WHAT NEEDS TO BE DONE - Copy out, character for character, the lines running from the one that contains "lmy Diany Cam Van Nguyen" through the one that contains "ku ako cudzinka.", both of those lines included.

SUPPLIED RECORDS -

###

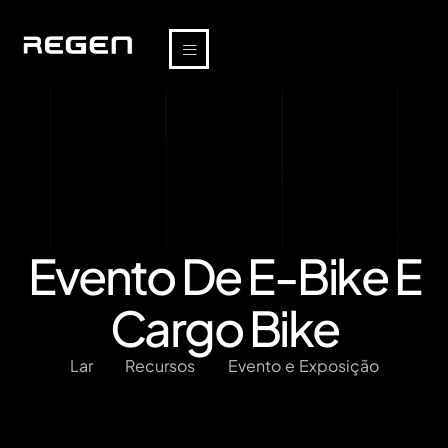
Evento De E-Bike E
Cargo Bike
Lar
Recursos
Evento e Exposição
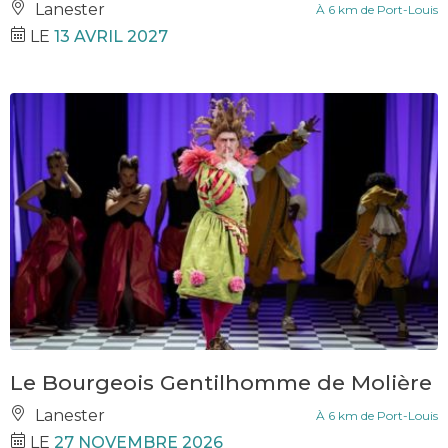
Lanester
À 6 km de Port-Louis
LE
13 AVRIL 2027
Le Bourgeois Gentilhomme de Molière
Lanester
À 6 km de Port-Louis
LE
27 NOVEMBRE 2026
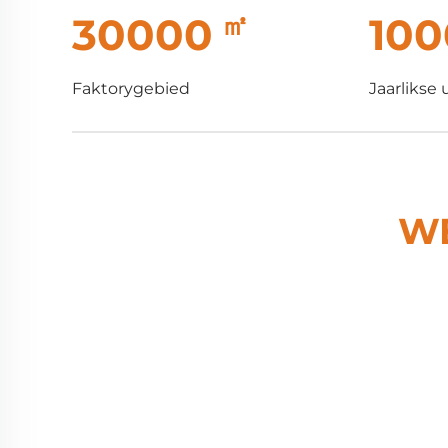
㎡
30000
100
Faktorygebied
Jaarlikse
WE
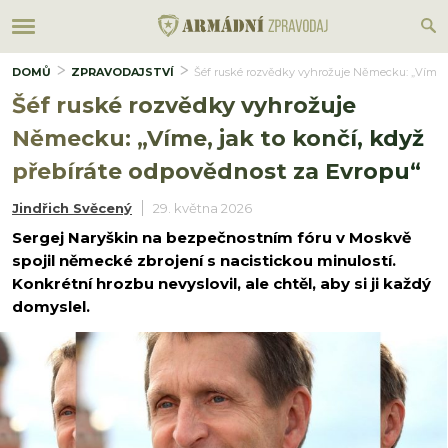
DOMŮ
ZPRAVODAJSTVÍ
Šéf ruské rozvědky vyhrožuje Německu: „Víme, j
Šéf ruské rozvědky vyhrožuje
Německu: „Víme, jak to končí, když
přebíráte odpovědnost za Evropu“
Jindřich Svěcený
29. května 2026
Sergej Naryškin na bezpečnostním fóru v Moskvě
spojil německé zbrojení s nacistickou minulostí.
Konkrétní hrozbu nevyslovil, ale chtěl, aby si ji každý
domyslel.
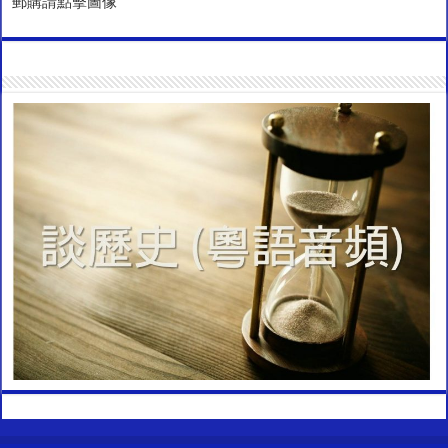
郵購請點擊圖像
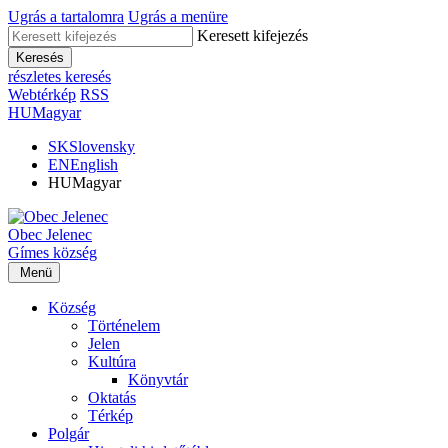
Ugrás a tartalomra
Ugrás a menüre
Keresett kifejezés
Keresés
részletes keresés
Webtérkép
RSS
HU
Magyar
SK
Slovensky
EN
English
HU
Magyar
Obec
Jelenec
Gímes
község
Menü
Község
Történelem
Jelen
Kultúra
Könyvtár
Oktatás
Térkép
Polgár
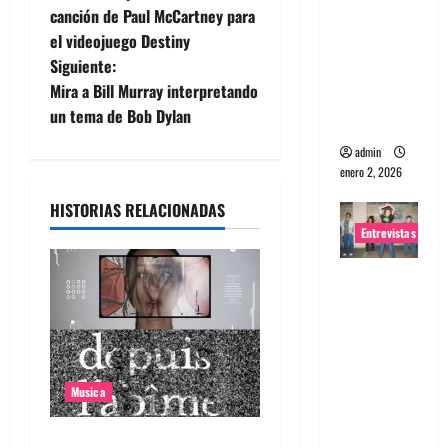
a
canción de Paul McCartney para
portugues
el videojuego Destiny
v
a
Siguiente:
Maquina:
e
Mira a Bill Murray interpretando
Directo y
un tema de Bob Dylan
visceral
g
admin
a
enero 2, 2026
HISTORIAS RELACIONADAS
c
Entrevistas
i
Entrevista
ó
a la banda
japonesa
n
Zoobombs
: Una
d
Musica
energía
e
salvaje
Canciones recomendadas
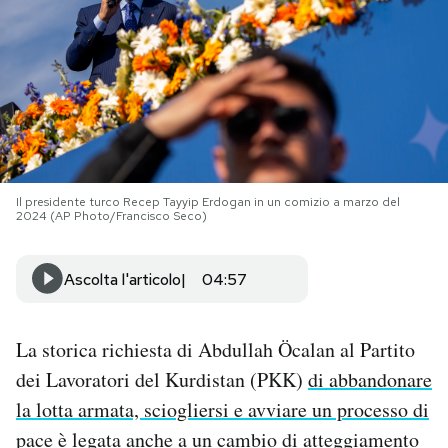
PODCAST
NEWSLETTER
I MIEI PREFERITI
Il presidente turco Recep Tayyip Erdogan in un comizio a marzo del
2024 (AP Photo/Francisco Seco)
SHOP
Ascolta l'articolo
04:57
CALENDARIO
La storica richiesta di Abdullah Öcalan al Partito
AREA PERSONALE
dei Lavoratori del Kurdistan (PKK)
di abbandonare
la lotta armata, sciogliersi e avviare un processo di
Area Personale
pace
è legata anche a un cambio di atteggiamento
Newsletter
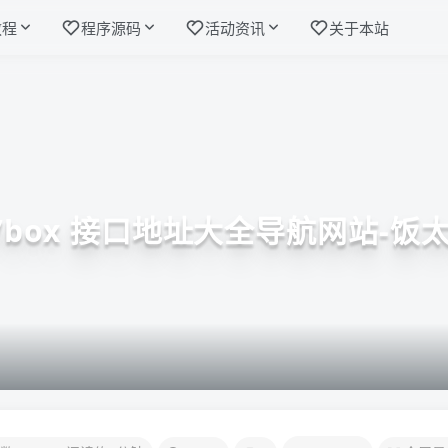
教程
程序源码
活动资讯
关于本站
Vbox 接口地址大全导航网站-饭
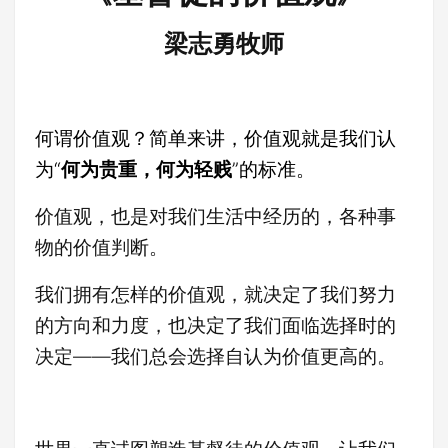
梁志勇牧师
何谓价值观？简单来讲，价值观就是我们认
为“
何为贵重，何为轻贱
”的标准。
价值观，也是对我们生活中经历的，各种事
物的价值判断。
我们拥有怎样的价值观，就决定了我们努力
的方向和力度，也决定了我们面临选择时的
决定——我们总会选择自认为价值更高的。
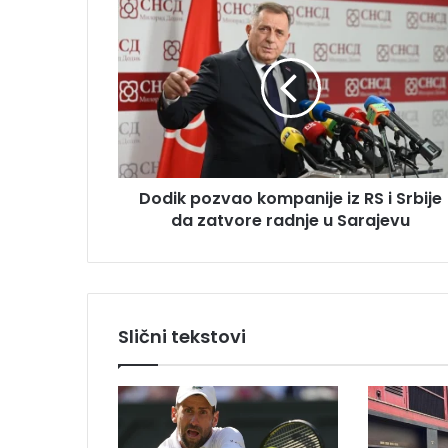
D
a
o
i
d
l
i
a
k
d
p
r
o
e
z
s
v
u
Dodik pozvao kompanije iz RS i Srbije
a
da zatvore radnje u Sarajevu
o
k
o
m
p
a
Slični tekstovi
n
i
j
e
i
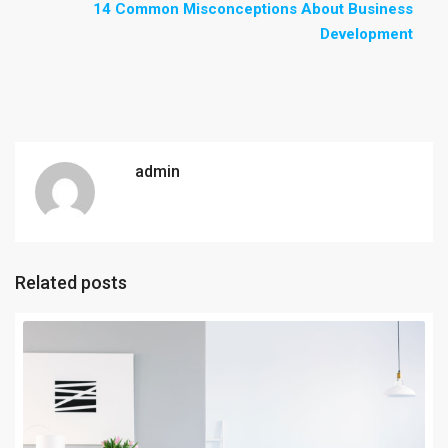
14 Common Misconceptions About Business
Development
admin
Related posts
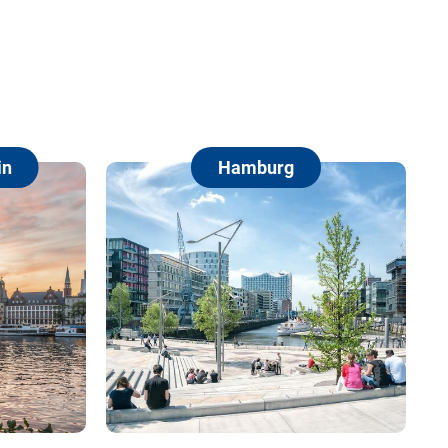
Hamburg
Berl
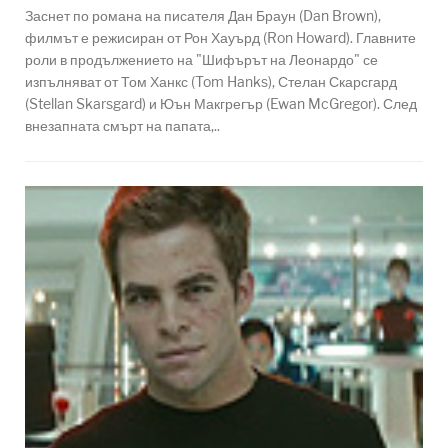
Заснет по романа на писателя Дан Браун (Dan Brown),
филмът е режисиран от Рон Хауърд (Ron Howard). Главните
роли в продължението на "Шифърът на Леонардо" се
изпълняват от Том Ханкс (Tom Hanks), Стелан Скарсгард
(Stellan Skarsgard) и Юън Макгрегър (Ewan McGregor). След
внезапната смърт на папата,..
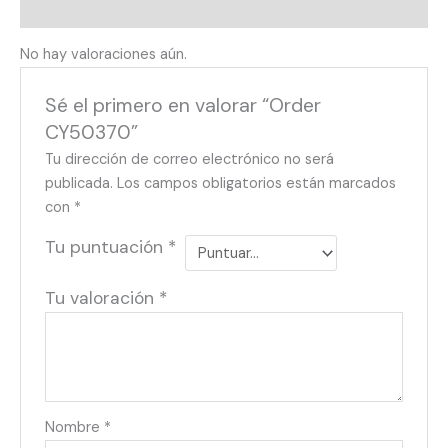
Valoraciones (0)
No hay valoraciones aún.
Sé el primero en valorar “Order
CY50370”
Tu dirección de correo electrónico no será
publicada.
Los campos obligatorios están marcados
con
*
Tu puntuación
*
Tu valoración
*
Nombre
*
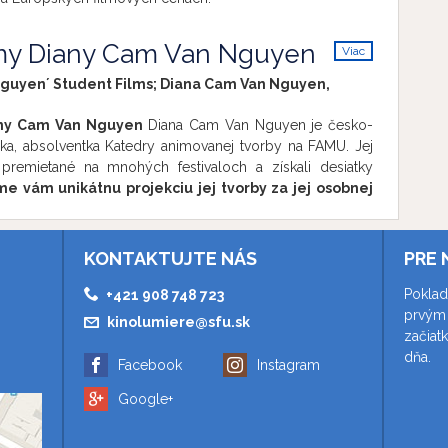
lmy Diany Cam Van Nguyen
Viac
info
guyen´ Student Films; Diana Cam Van Nguyen,
any Cam Van Nguyen
Diana Cam Van Nguyen je česko-
rka, absolventka Katedry animovanej tvorby na FAMU. Jej
 premietané na mnohých festivaloch a získali desiatky
me vám unikátnu projekciu jej tvorby za jej osobnej
rmi podujatia sú Asociácia slovenských filmových klubov
tup na predstavenie je voľný.
MALÁ
ká republika Malá rozpráva príbeh malého dievčatka Rong,
KONTAKTUJTE NÁS
PRE 
ku ako cudzinka. Rong počas dospievania zažíva rôzne
ie spojené s jej vietnamským pôvodom – vyzerá inak ako
Poklad
+421 908 748 723
pievaním Rong získava sebavedomie a ako staršia sestra
prvým 
kinolumiere@sfu.sk
porovať svoju sestru Lilly v rovnakých zápasoch – učí
začiat
namená byť horšia.
SPOLU SAMI
dňa.
Facebook
Instagram
ská republika Krátky film o živote po strate milovanej
 citlivú tému prostredníctvom hraného aj animovaného
Google+
 rozprávania doplnené o animované rekonštrukcie
í nahliadajú do myšlienok trojice mladých ľudí, ktorí sú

###

SOLUTION BELOW -
lmy Diany Cam Van Nguyen
Viac
info
guyen´ Student Films; Diana Cam Van Nguyen,
any Cam Van Nguyen
Diana Cam Van Nguyen je česko-
rka, absolventka Katedry animovanej tvorby na FAMU. Jej
 premietané na mnohých festivaloch a získali desiatky
me vám unikátnu projekciu jej tvorby za jej osobnej
rmi podujatia sú Asociácia slovenských filmových klubov
tup na predstavenie je voľný.
MALÁ
ká republika Malá rozpráva príbeh malého dievčatka Rong,
KONTAKTUJTE NÁS
PRE 
ku ako cudzinka. Rong počas dospievania zažíva rôzne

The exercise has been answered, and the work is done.